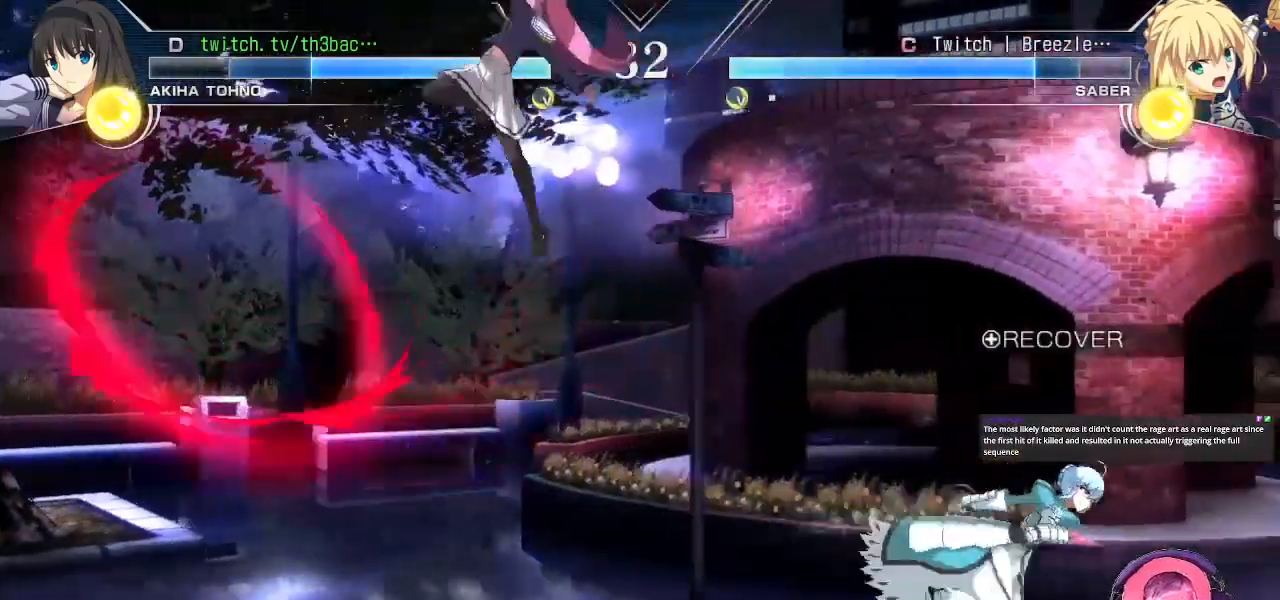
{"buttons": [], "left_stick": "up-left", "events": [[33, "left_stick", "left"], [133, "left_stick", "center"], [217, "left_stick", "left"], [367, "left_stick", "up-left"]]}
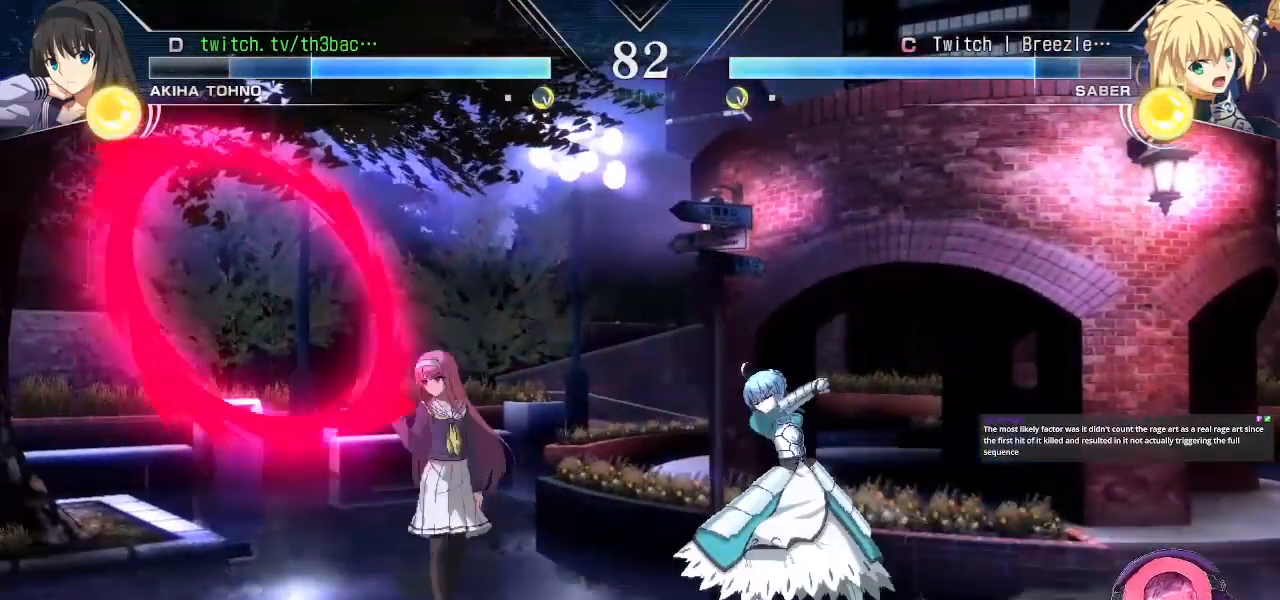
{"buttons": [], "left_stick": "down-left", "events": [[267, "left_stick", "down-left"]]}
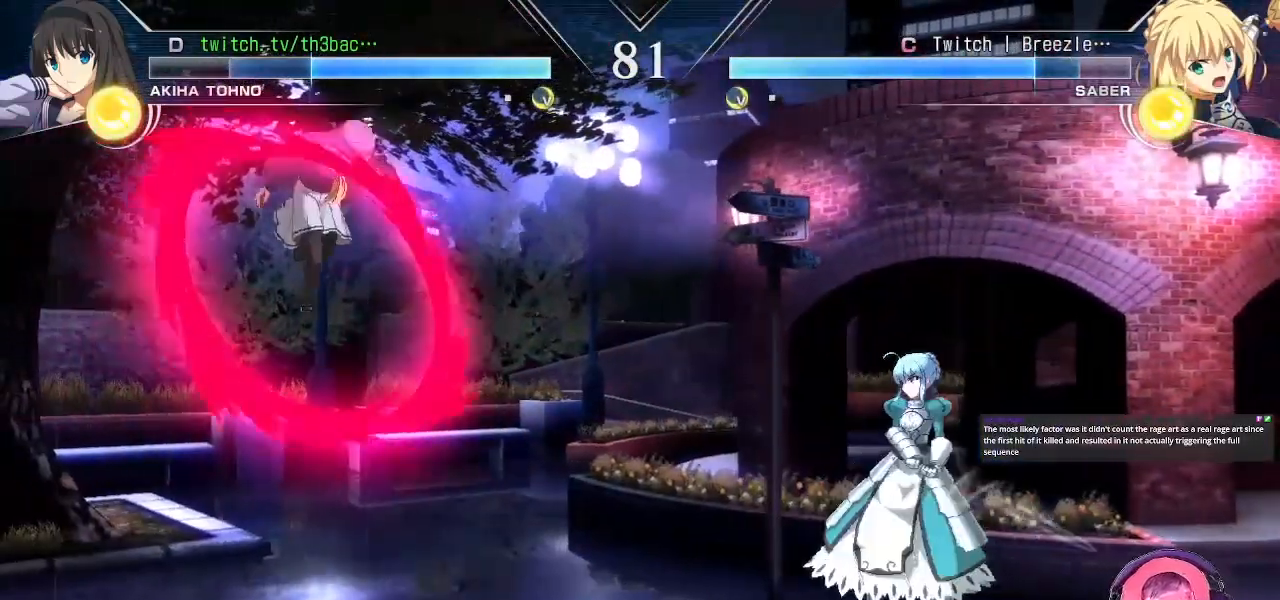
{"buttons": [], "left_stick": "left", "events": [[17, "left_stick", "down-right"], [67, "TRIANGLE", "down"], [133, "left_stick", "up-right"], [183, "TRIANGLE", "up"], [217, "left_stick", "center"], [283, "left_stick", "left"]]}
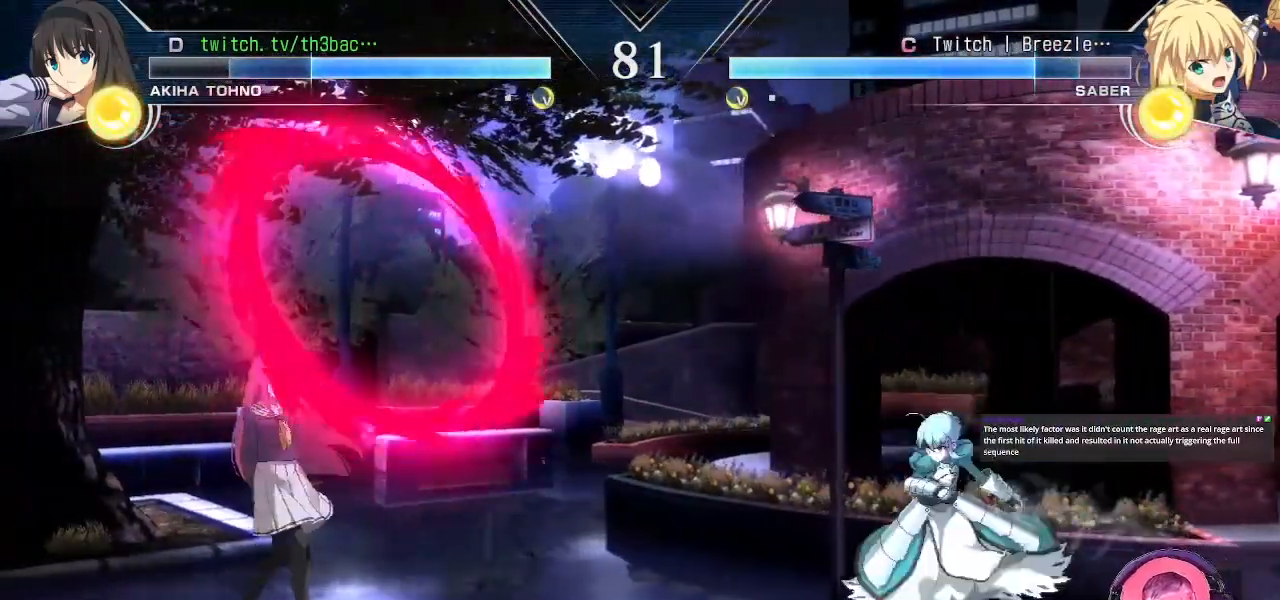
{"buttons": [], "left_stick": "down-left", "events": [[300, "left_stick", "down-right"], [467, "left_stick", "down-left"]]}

▸ **Your goal**
Pull every line containing the word "down" out of the listing.

▸ **Solution below**
{"buttons": [], "left_stick": "down-left", "events": [[267, "left_stick", "down-left"]]}
{"buttons": [], "left_stick": "left", "events": [[17, "left_stick", "down-right"], [67, "TRIANGLE", "down"], [133, "left_stick", "up-right"], [183, "TRIANGLE", "up"], [217, "left_stick", "center"], [283, "left_stick", "left"]]}
{"buttons": [], "left_stick": "down-left", "events": [[300, "left_stick", "down-right"], [467, "left_stick", "down-left"]]}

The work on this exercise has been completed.